• EXTRACT PROVIDED:
☆ ☆ ☆ ☆ ☆ ☆ ☆

Above and Beyond. A new route on the Aiguille des Pélerins. ED. M6, 6b+, 550m
Back at the end of March I was just about starting to get moving again after three months of rest and rehab following a knee surgery. I had my meniscus sewn back together which required a long break for the healing to be effective.
Time out is tough, especially surrounded by really motivated people in Chamonix. I spent a lot of time staring at the Chamonix Aiguilles from the balcony. I started back into activity with a bit of ski touring and easy rock climbing, and then I chatted to Will Sim about going to try and finish the route I started in winter 2020 on the Aiguille des Pelerins.
I was just about 12 weeks post surgery when the doctor had said I could start to do some gentle sports again. Will was really enthusiastic about the idea and we packed our bags to go and have a look. We had no idea what the conditions on the face would be like but we thought it was worth a look.
2020 had been very good early winter on the face with a lot of sticky ice and neve around. I climbed the classic “Beyond good and evil” in amazing conditions. While I was up there I noticed a crack running under an enormous roof to the left. I thought that it was a really cool feature and thought it would be cool to go hand jamming out across it.
It looked approachable via a series of mixed corners leading out of the Rébuffat – Terray. I made two attempts in January 2020 with Danny Uhlmann and Chris Warner. The high point of these attempts was the start of roof.
I didn’t have a lot of time between work commitments, so these were enthusiastic recces, and I thought I would leave it for later in the year when I had little more time. That time didn’t come because we were all locked down shortly after.
So this year after looking at it from my balcony for long enough I thought I should go and check it out again. Every outing in Chamonix this year required quite a lot of motivation, skinning up to from the valley bottom with heavy bags. We spent the night in Plan d’aiguille winter room and started climbing early next morning.
The Rébuffat – Terray was in reasonable condition, so we made fast progress up to the mixed corner pitches where my line broke out left. These pitches were a little dryer than last year, which was better for protection in the cracks, but a little harder to climb.
There are 4 pitches probably around M6. At the top of the corner it gets a bit steeper to a point where there is no snow and ice and its definitely either rock climbing or winter aid climbing.
At this point I got out my rock shoes and chalk bag and finished off the pitch with a pumpy layback up into a hanging belay at the end of the roof. I had abseiled from this point last year. So I clipped into the two cams that I had left, happy to be retrieving them.

☆ ☆ ☆ ☆ ☆ ☆ ☆

• RECORDED INFORMATION:
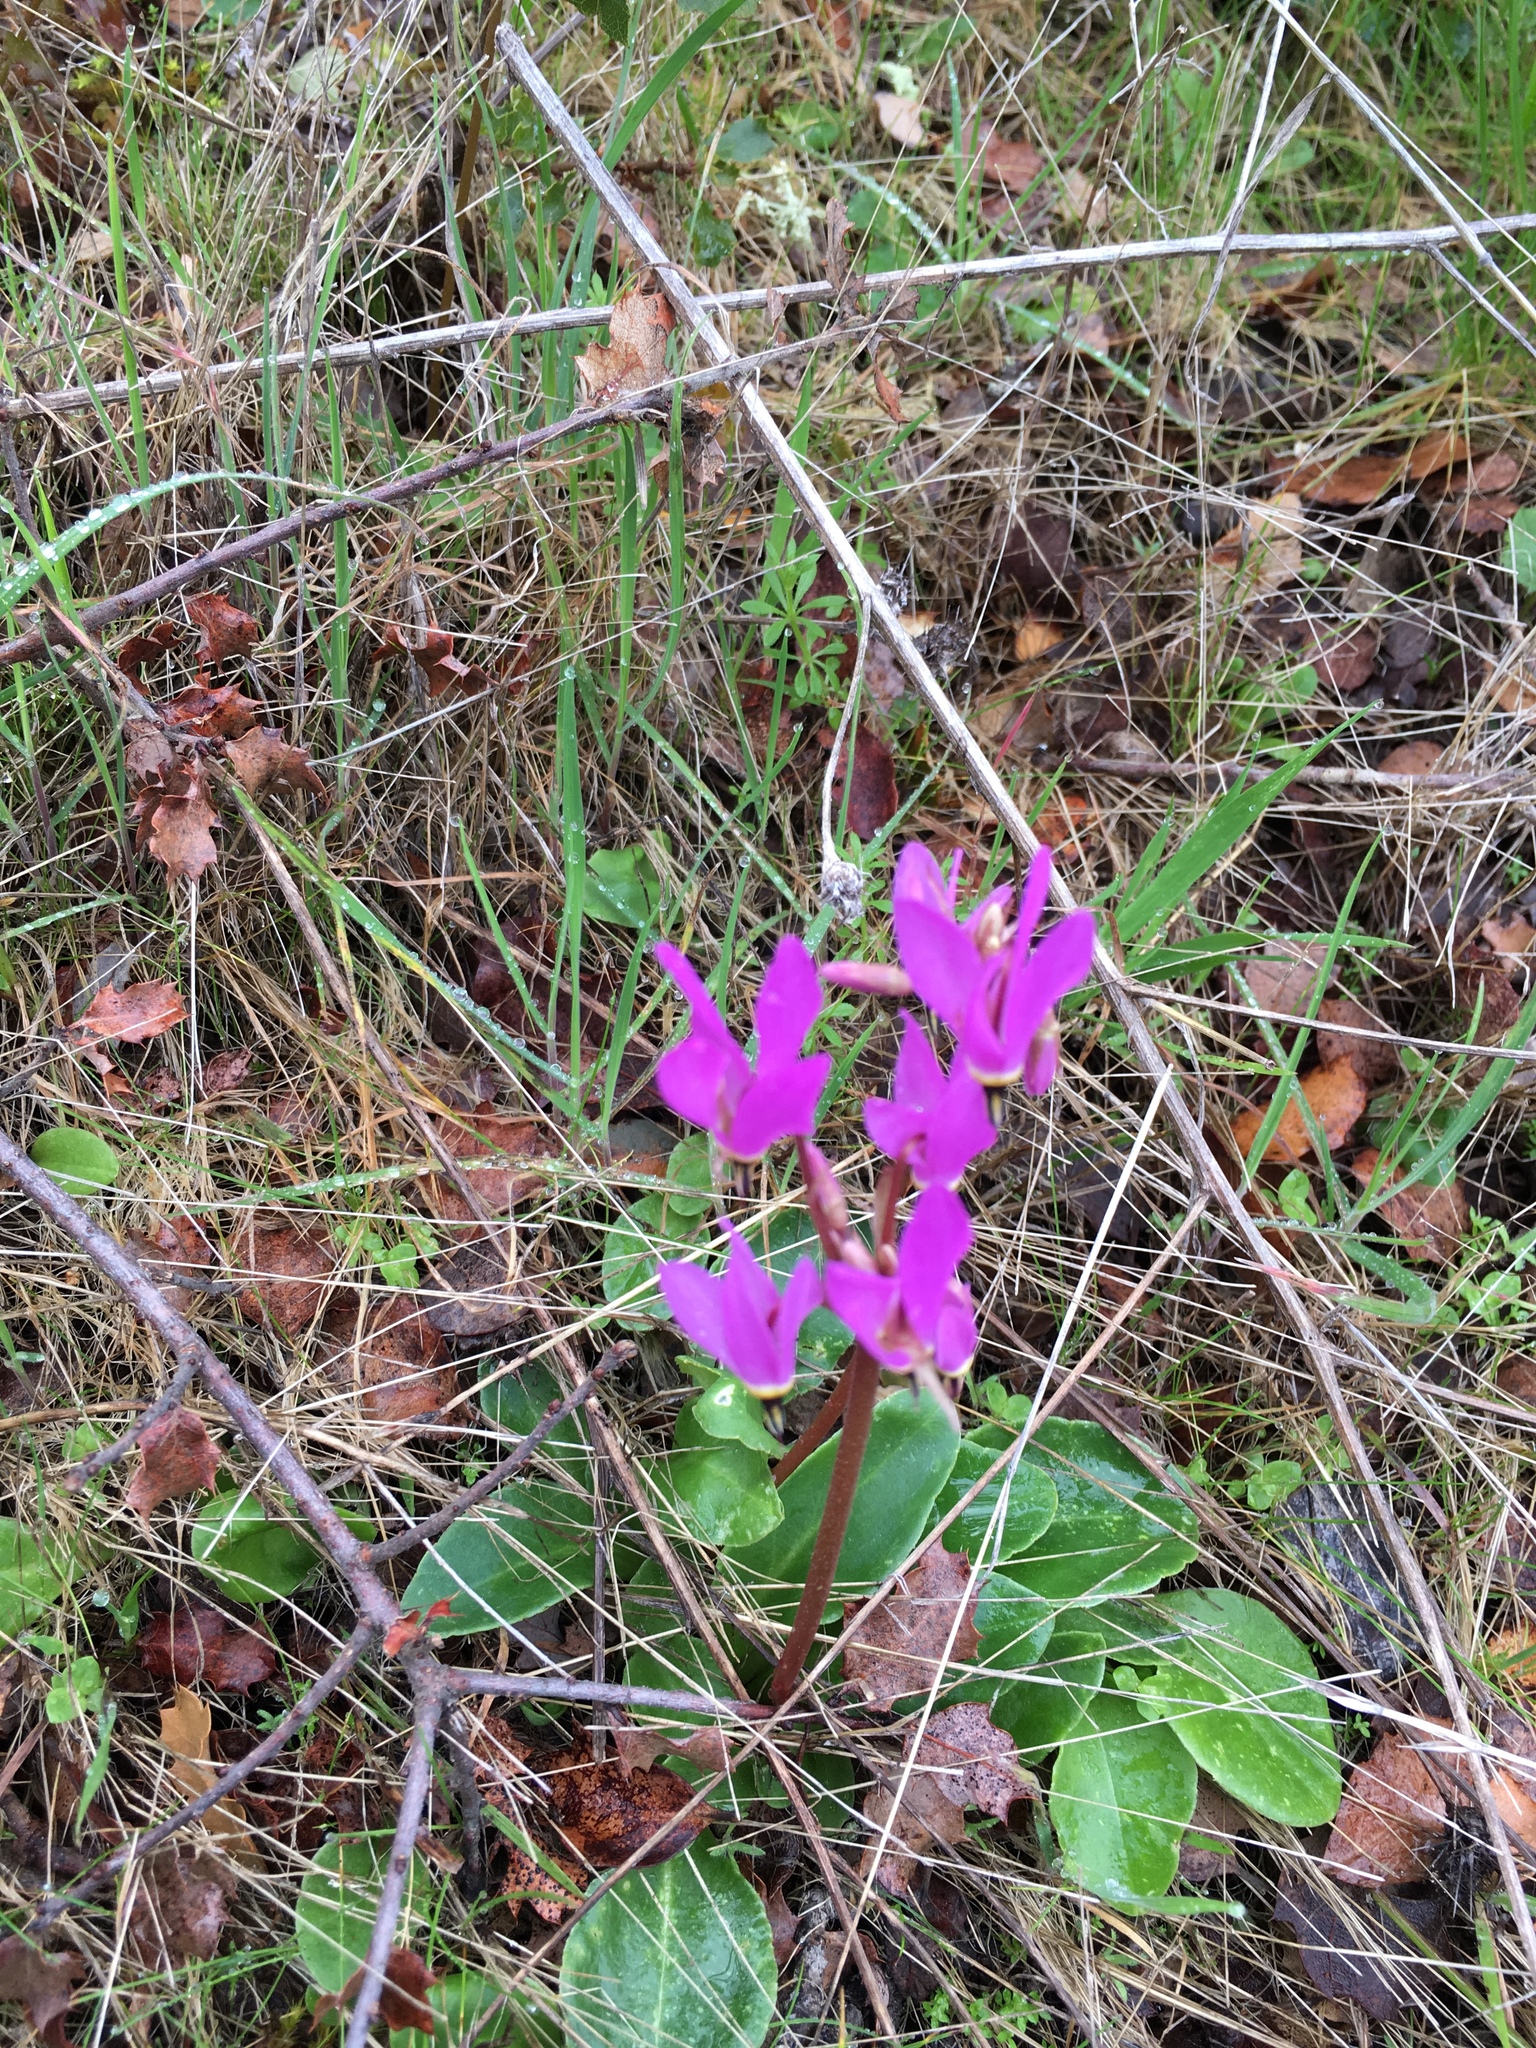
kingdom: Plantae
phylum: Tracheophyta
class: Magnoliopsida
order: Ericales
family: Primulaceae
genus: Dodecatheon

☆ ☆ ☆ ☆ ☆ ☆ ☆

• WORK TO COMPLETE:
1. Answer these about the account of the new route on the Aiguille des Pélerins:
(a) What was done to the writer's knee in the surgery?
(b) Where did the climbers spend the night before starting up the face?
(c) How many mixed corner pitches are there, and what grade are they thought to be?
2. Carry on the account of the new route on the Aiguille des Pélerins from the last sentence shown.

• ANSWER SET:
1.
(a) The writer's meniscus was sewn back together.
(b) They spent the night in the Plan d'aiguille winter room.
(c) There are 4 pitches, probably around M6.

2.
We had a good rack of cams and with double Blues, Yellow and Grey. This was a good thing for leading the next pitch as it was long and mostly fist sized, and Will needed to have enough gear to get across on second.
The climbing was really fun. It wasn’t super hard with just enough little edges and foot holds, but it did feel very exposed. At the end of the traverse there was a huge flake hanging out of the crack. I was quite scared about climbing around this but after whacking it a few times I had to reason that the extra weight of me in comparison to its size was not going to make it fall out. Thankfully it stayed stuck in.
At the end of the traverse I made a good belay back in mixed terrain and brought Will over. We were unsure what would happen after this point and hoped that some features would continue running up to the top of the buttress. Will took over on lead and set off questing up a series of mixed corners and cracks. After 3 technical pitches the angle kicked backed until we were swimming up sugar snow to the top of the buttress. From here we did a horizontal pitch to find the top of the Rébuffat – Terray which we could abseil 500m back down to the bottom.
We were really pleased with how the route had climbed. I think I knew that it was going to work out getting across the roof but it was really nice that the climbing continued in a logical manner on new ground all the way to the top. The final test for my knee was skiing back down 1500m of refrozen crud in the dark with a big backpack. That was harder than climbing the route, but I took my time, and it wasn’t too dreadfully late when we got down. We’d only missed 7 pm curfew by three hours.
We decided to call it ‘Above and Beyond’ which fits with the theme of the other routes in the area, ‘Beyond good and evil’, ‘One step beyond’, and ‘Beyond reason’. Also ‘Above and Beyond’ is a fantastic E6 of Pat Littlejohns at Fairhead that we both have fond memories of climbing.